Problem requirements - Reproduce word for word the part of the forum replies about a daughter in foster care that runs from "As for the fosters, it's" down to "years later ...".

Text -

Nana's are Beautiful
Jody

Hon, you are a good parent.

As for the fosters, it's wonderful she has a nice set of foster parents. But in all honesty? She's living the honeymoon phase. It's all new and wonderful and yadda yadda yadda. This too shall pass. There will come a point when the honeymoon wears off and they won't seem so wonderful to her anymore.

Meanwhile, enjoy your break and recuperate.

And in answer to do they ever accept responsibility? Yes, they can and do. It is possible.

Hugs
 

donna723

Well-Known Member
We had a lot of bad things going on at home when my kids were teenagers, lots of conflict, lots of chaos. My then husband was an abusive, alcoholic womanizer who tried to turn both kids against me and did his best to convince them that all the problems in the family were MY fault! Things were especially bad between me and my daughter. One badly needed divorce and several years later ...

With a little maturity and now looking at things through adults eyes, they now see things so much differently than they did when they were kids. They now realize what was going on and they understand the position I was in. We really don't talk about it much and there have been no apologies - none necessary. The closest we have come is when my daughter was expecting her own baby and she told me that she was hoping for a boy because she remembered what she put me through when she was a kid and had no desire to go through that herself! I'll take it! And we've found out that we relate much better to each other as adult to adult than we did as adult to child. It does get better!
 

Star*

call 911........call 911
Jody,

In reading between the lines? As another parent who had a kid "down the road" in foster care? Can I give you a little friend to friend advice? - Let go. Stop the 5x 10x a day calls. What I read between the lines in your posts is that there is a very controlling, manipulative little girl in a foster home who is still trying to hurt her Mom and doing a good job of it. There is a wonderful Mom who is hurt, confused -and trying harder than the daughter. THAT? has to stop. I think a good first step would be to tell my daughter that she has a life - THERE.....and I have a life HERE - and if she wanted to live HERE? She knows what she needs to do to come here and live, so that we could talk all the time. Then I'd tell her I'd like that very much, but so far? She hasn't shown me that's what she wants and a telephone isn't a substitution for the real thing.

In other words - she's getting everything she wants from you - the information about her home, her Mom, her sister, - your calming voice, the care, the concern -----without ANY of the work. She wants you? She wants the 411? Let her do the work. I can see a chat now and then? But she's getting all that? And then rubbing in the "Oh no I think I'll stay in the big house with my FOSTER family I love it here." to you and I think that's kinda poopy. Sure why SHOULD she come do work at YOUR house? She gets all she needs over the phone. (pretty smart actually) By the time she does get to your house? Nothing you've done all week is a mystery for her. It's like she's been there wtihout being there. Let her WONDER what's going on at the house. If she wanted to be there? She'd work for it right?

Recorded data -
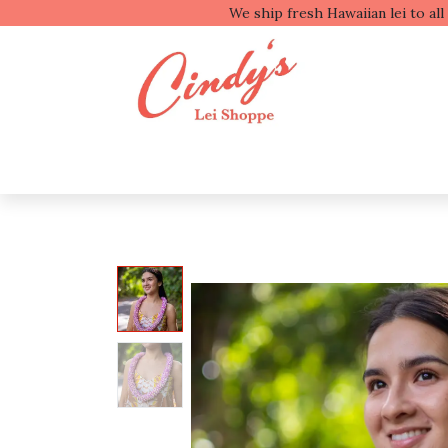
We ship fresh
Shop by Type
Shop b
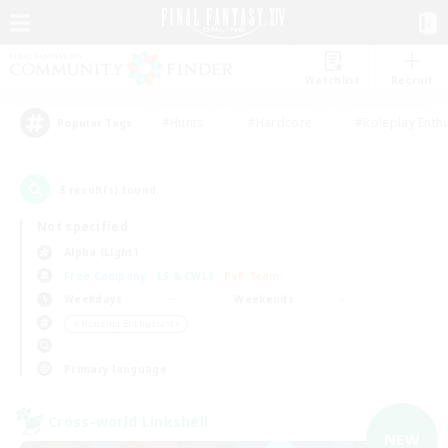
Watchlist
Recruit
#Hunts
#Hardcore
#Roleplay Enth
Popular Tags
3
result(s) found.
Not specified
Alpha (Light)
Free Company
LS & CWLS
PvP Team
Weekdays
Weekends
＃Housing Enthusiasts
Primary language
Cross-world Linkshell
NEW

Result -
As for the fosters, it's wonderful she has a nice set of foster parents. But in all honesty? She's living the honeymoon phase. It's all new and wonderful and yadda yadda yadda. This too shall pass. There will come a point when the honeymoon wears off and they won't seem so wonderful to her anymore.

Meanwhile, enjoy your break and recuperate.

And in answer to do they ever accept responsibility? Yes, they can and do. It is possible.

Hugs
 

donna723

Well-Known Member
We had a lot of bad things going on at home when my kids were teenagers, lots of conflict, lots of chaos. My then husband was an abusive, alcoholic womanizer who tried to turn both kids against me and did his best to convince them that all the problems in the family were MY fault! Things were especially bad between me and my daughter. One badly needed divorce and several years later ...